Exercise:
In the rows from the line with "What is the range" up to and including the line with "What is the difference", switch "left" to "right" and write those lines out again with nothing else changed. Leave the pictures out of your answer.

Supplied data:
--- START ---
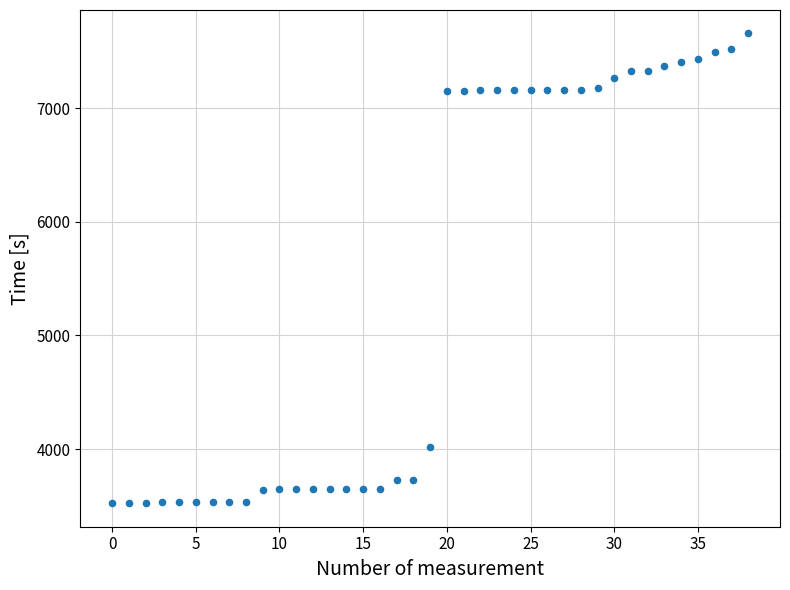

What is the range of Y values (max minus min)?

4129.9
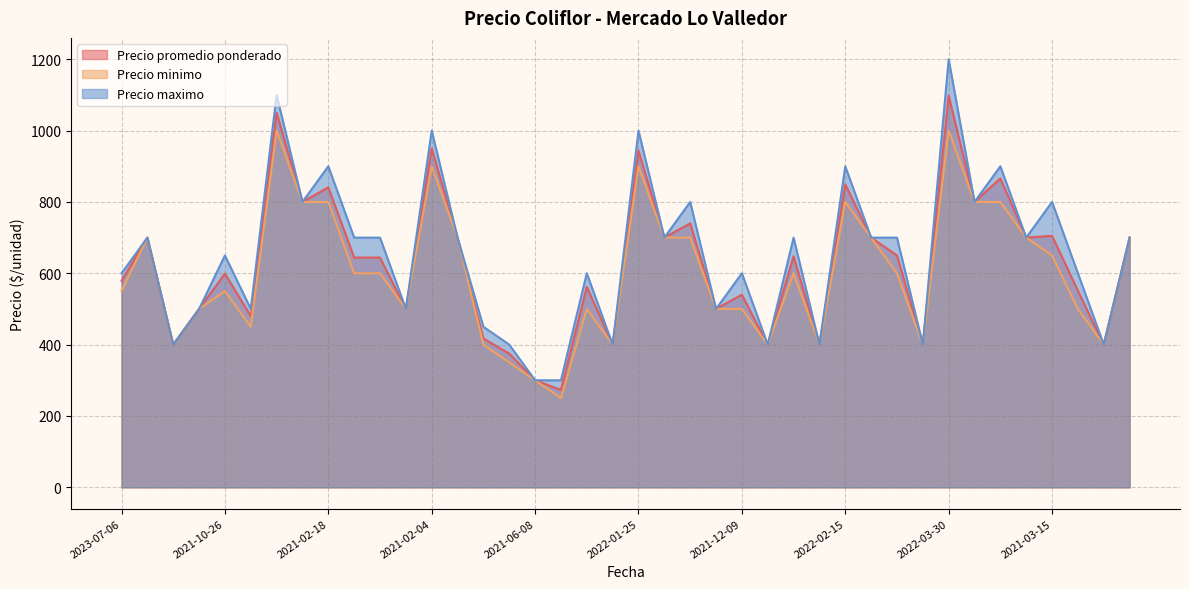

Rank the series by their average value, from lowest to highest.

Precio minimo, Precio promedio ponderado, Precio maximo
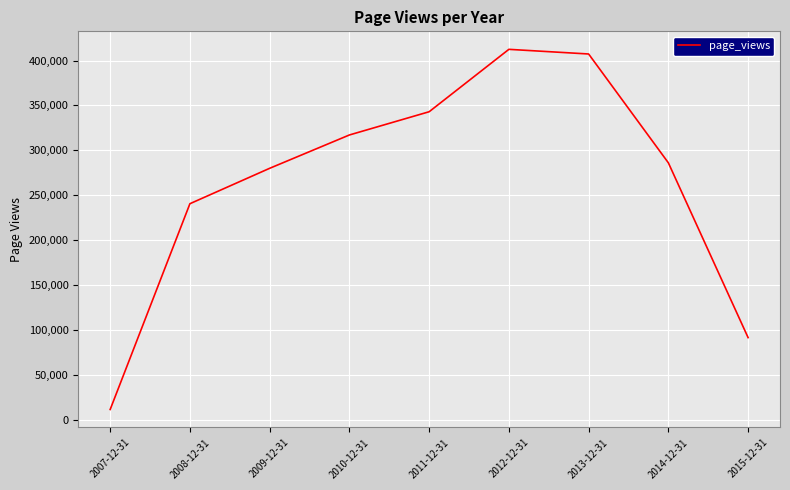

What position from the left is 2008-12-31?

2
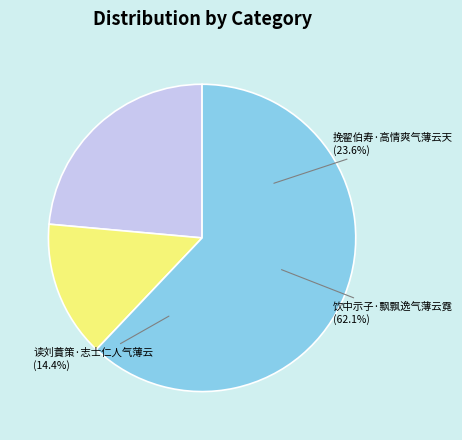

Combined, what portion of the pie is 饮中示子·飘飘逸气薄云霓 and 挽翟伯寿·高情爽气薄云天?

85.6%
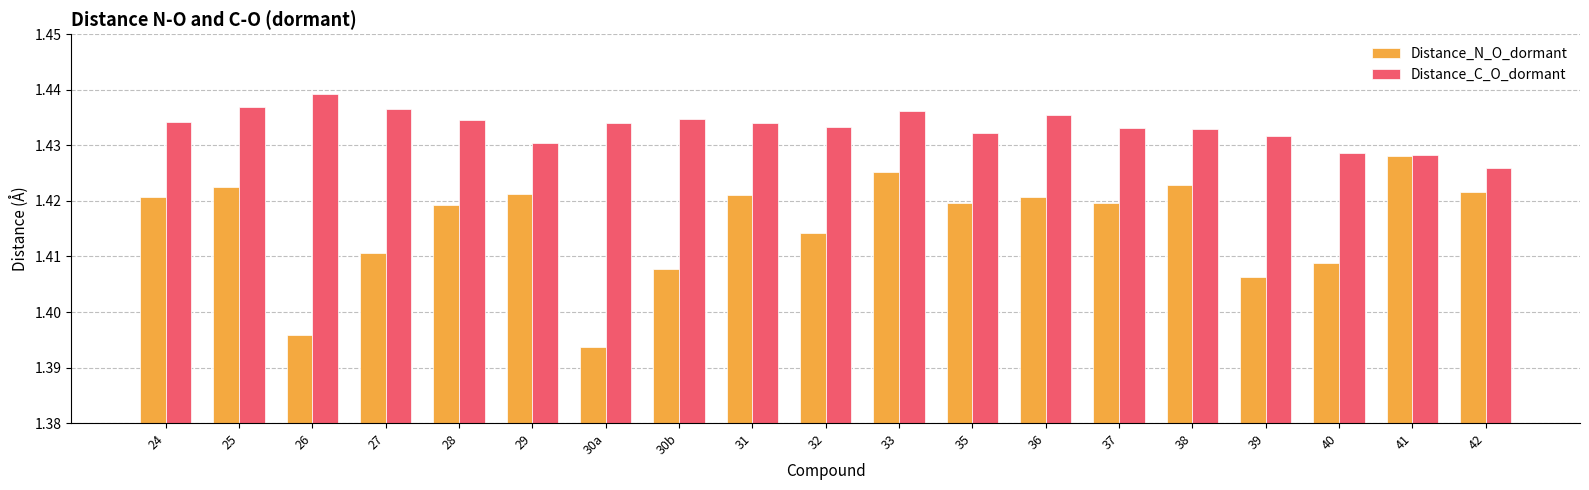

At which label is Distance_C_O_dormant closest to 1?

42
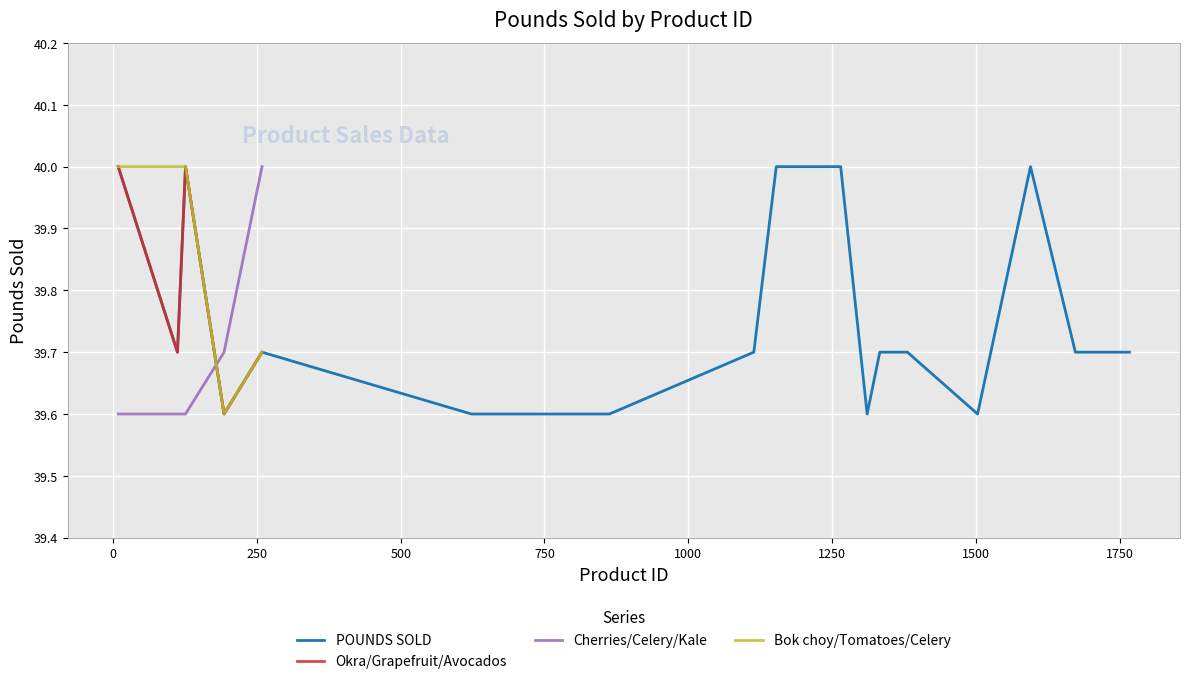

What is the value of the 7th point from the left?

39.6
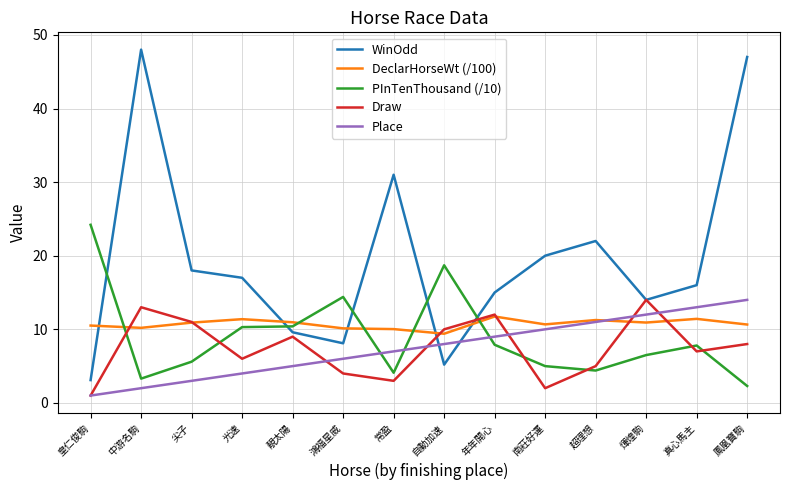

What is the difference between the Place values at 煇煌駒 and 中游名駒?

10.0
--- END ---
--- START ---
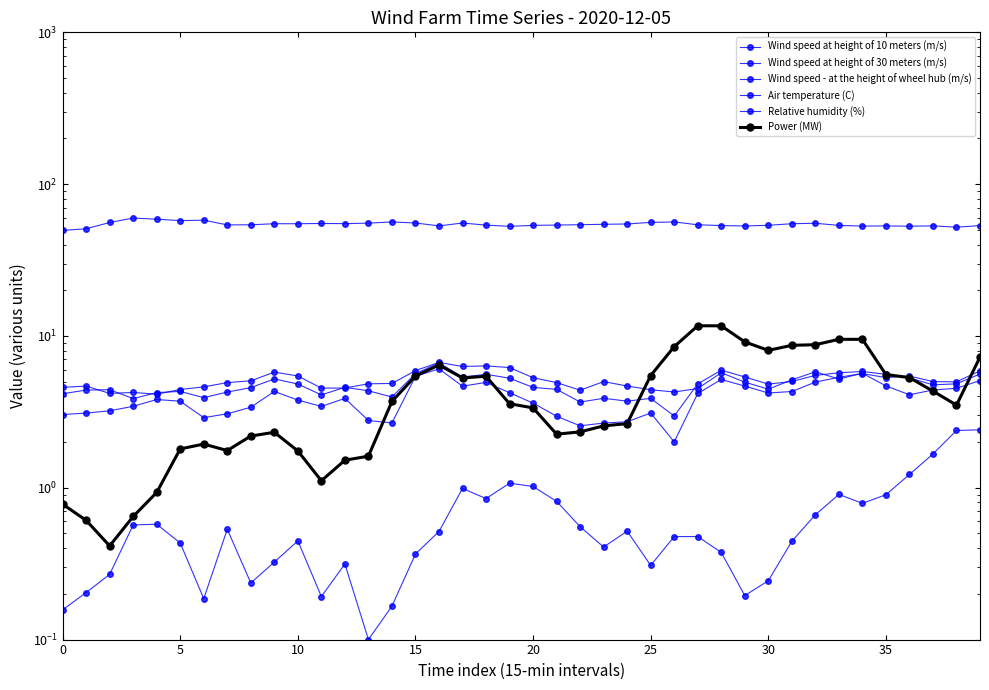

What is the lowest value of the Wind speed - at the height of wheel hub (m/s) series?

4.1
--- END ---
Your response:
What is the range of Y values (max minus min)?

4129.9

Rank the series by their average value, from lowest to highest.

Precio minimo, Precio promedio ponderado, Precio maximo

What position from the right is 2008-12-31?

2

Combined, what portion of the pie is 饮中示子·飘飘逸气薄云霓 and 挽翟伯寿·高情爽气薄云天?

85.6%

At which label is Distance_C_O_dormant closest to 1?

42

What is the value of the 7th point from the right?

39.6

What is the difference between the Place values at 煇煌駒 and 中游名駒?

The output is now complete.